Aku dan Peter mulai menjelaskan setiap kejadian demi kejadian yang membuat kami curiga tentang kemungkinan adanya seseorang yang ingin aku celaka. Tentu saja semua orang marah dan kesal mendengarnya, tapi aku lebih takut dari pada mereka. Aku takut kalau mereka sebetulnya bukan mengincar diriku, tapi bayi yang ada dalam kandunganku. 

Selama hujan dan lampu padam, tidak ada yang terjadi. Matahari mulai bersinar dan memasuki cela tirai yang menutupi kaca. Lampu masih padam, mungkin karena hujan merusak saluran listrik kami tidak tahu. 

Tapi yang ku tahu semalaman Peter dan Arvin terjaga bergantian agar kami tetap aman. Mungkin hanya terlalu khawatir, tapi tidak terjadi apa-apa.

**

Siang hari kami memutuskan untuk pulang kerumah. Perjalanan begitu mulus tidak ada hambatan. Sisi kota masih berbau tanah dan rumput dan air. Tadi malam memang hujan turun dengan begitu deras, sedikit membuatku khawatir tentang ombak dan banyak hal.
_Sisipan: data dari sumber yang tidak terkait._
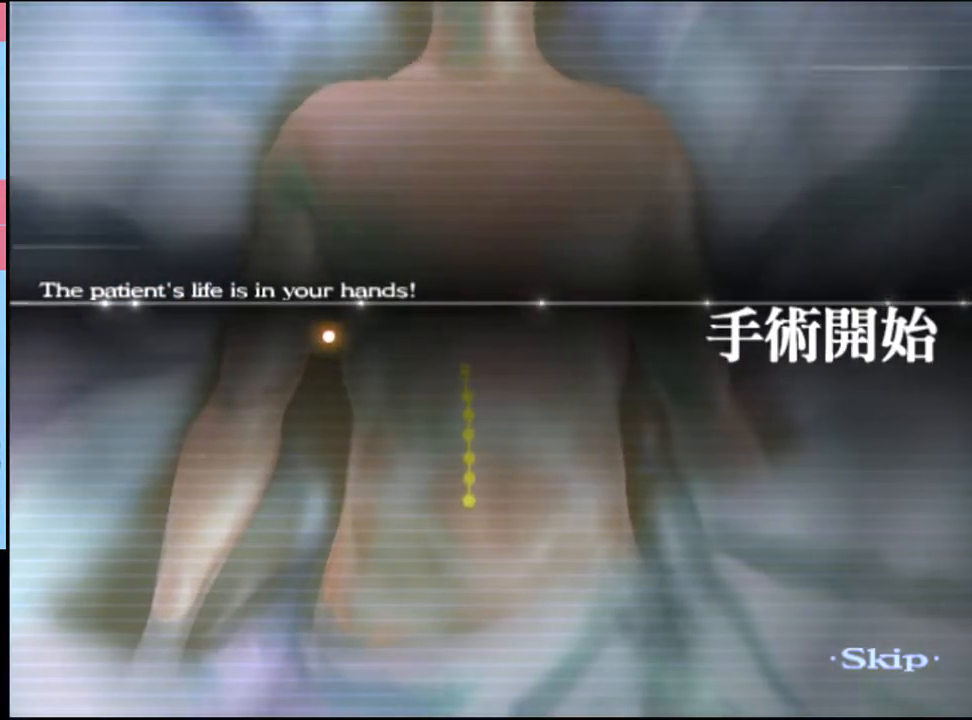
{"keys": [], "mouse": [], "events": []}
Arvin, Ninda dan Aurel berada dalam satu mobil. 

Sedangkan aku tetap satu mobil dengan Peter. Tadinya Aurel memaksa ingin dimobilku, tapi karena Arvin terlalu mengantuk dan Ninda tidak bisa membawa mobil sepertiku, jadinya dia harus bergantian dengan Arvin. 

Sedikit canggung rasanya berdua dengan Peter didalam mobil, setelah apa yang terjadi kemarin. Yap, aku tetap masih ingat apa yang terjadi di pantai, tentang ciuman itu. Walaupun sepertinya Peter bersikap biasa saja dan tenang seperti biasanya. Sesekali aku ketahuan memperhatikannya dan membuat dia bertanya-tanya kenapa memperhatikannya seperti itu. 

Aku hanya menggeleng dan menjawab tidak, tentu saja tidak ingin dia mengerti tentang apa yang tengah ku perhatikan. Semua ini terus saja membuat perasaan ku semakin campur aduk. Aku merasa bersalah dan berdosa dalam satu sisi karena membiarkan Peter menciumku. Tapi disisi lain, hanya Peter yang sejauh ini bisa membuatku melupakan Zino. 

**

"Aku akan berkunjung setiap minggu. Katakan saja apa yang kamu butuhkan yang mungkin tidak ada dikota." ucap Peter yang masih serius menggendarai mobil. "Kenapa? maksudku kenapa kamu harus setiap minggu mengunjungiku." ucapku. Peter mengerutkan keningnya mendengar responku.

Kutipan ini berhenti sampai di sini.